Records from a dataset
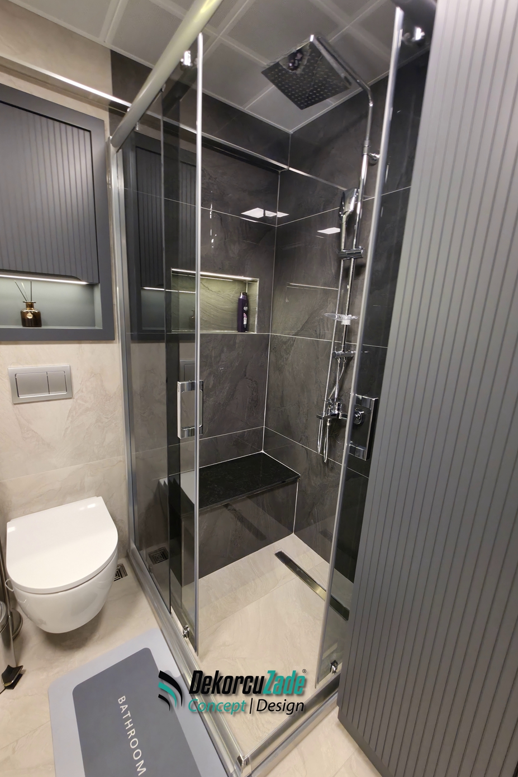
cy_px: 395
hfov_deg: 81.1
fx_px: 302
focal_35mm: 14
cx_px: 247
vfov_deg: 104.2
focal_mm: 2.2
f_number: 1.9
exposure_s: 1/25
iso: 160
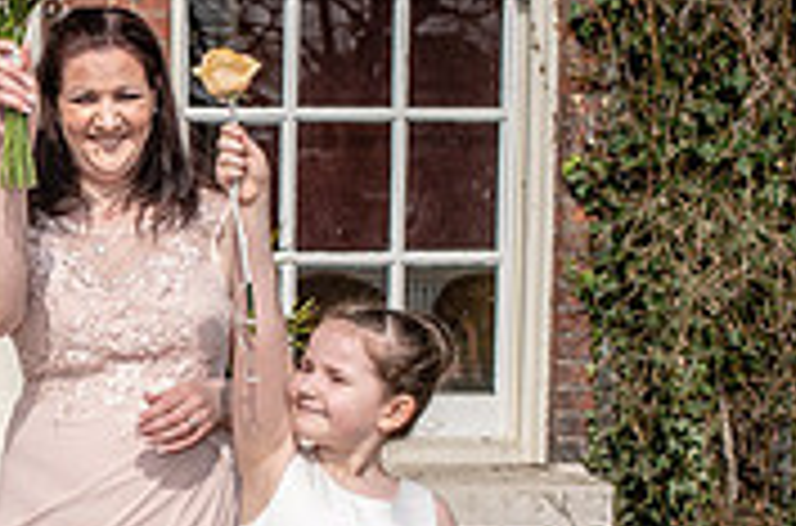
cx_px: -211
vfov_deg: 11.8
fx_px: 2536
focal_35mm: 115
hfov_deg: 16.9
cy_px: 423
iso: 100
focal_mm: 35
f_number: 3.5
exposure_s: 1/2500
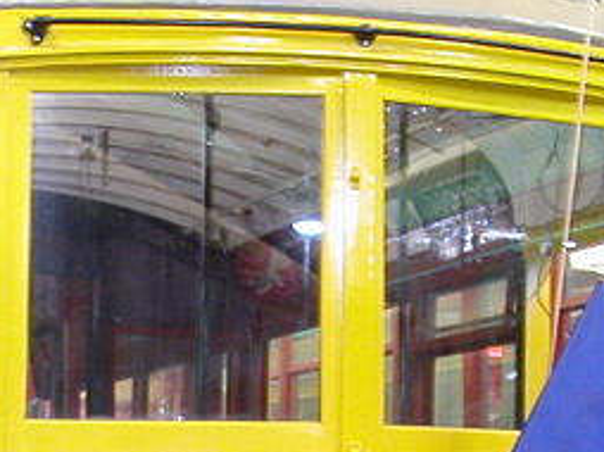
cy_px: 563
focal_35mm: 102
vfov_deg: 14.0
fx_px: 1778
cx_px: 221
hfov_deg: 19.2
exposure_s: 1/1.9
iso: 200
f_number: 2.7
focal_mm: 5.6
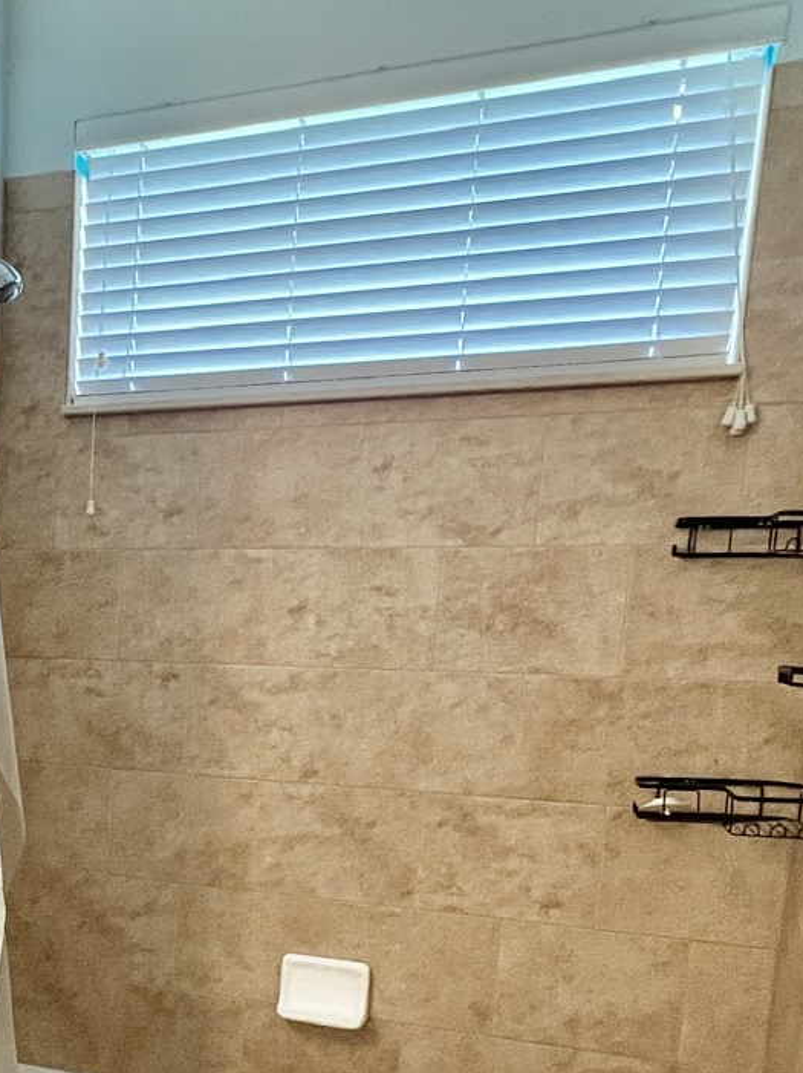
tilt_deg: -8.7
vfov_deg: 47.2
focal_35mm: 38
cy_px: 807
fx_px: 1176
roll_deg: -0.7
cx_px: -95
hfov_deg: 32.7
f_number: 1.8
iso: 200
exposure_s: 1/60
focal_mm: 1.57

**Problem statement:** In your copy, include every record word for word but no pictures.

**Solution for this exercise:**
cy_px: 395
hfov_deg: 81.1
fx_px: 302
focal_35mm: 14
cx_px: 247
vfov_deg: 104.2
focal_mm: 2.2
f_number: 1.9
exposure_s: 1/25
iso: 160
cx_px: -211
vfov_deg: 11.8
fx_px: 2536
focal_35mm: 115
hfov_deg: 16.9
cy_px: 423
iso: 100
focal_mm: 35
f_number: 3.5
exposure_s: 1/2500
cy_px: 563
focal_35mm: 102
vfov_deg: 14.0
fx_px: 1778
cx_px: 221
hfov_deg: 19.2
exposure_s: 1/1.9
iso: 200
f_number: 2.7
focal_mm: 5.6
tilt_deg: -8.7
vfov_deg: 47.2
focal_35mm: 38
cy_px: 807
fx_px: 1176
roll_deg: -0.7
cx_px: -95
hfov_deg: 32.7
f_number: 1.8
iso: 200
exposure_s: 1/60
focal_mm: 1.57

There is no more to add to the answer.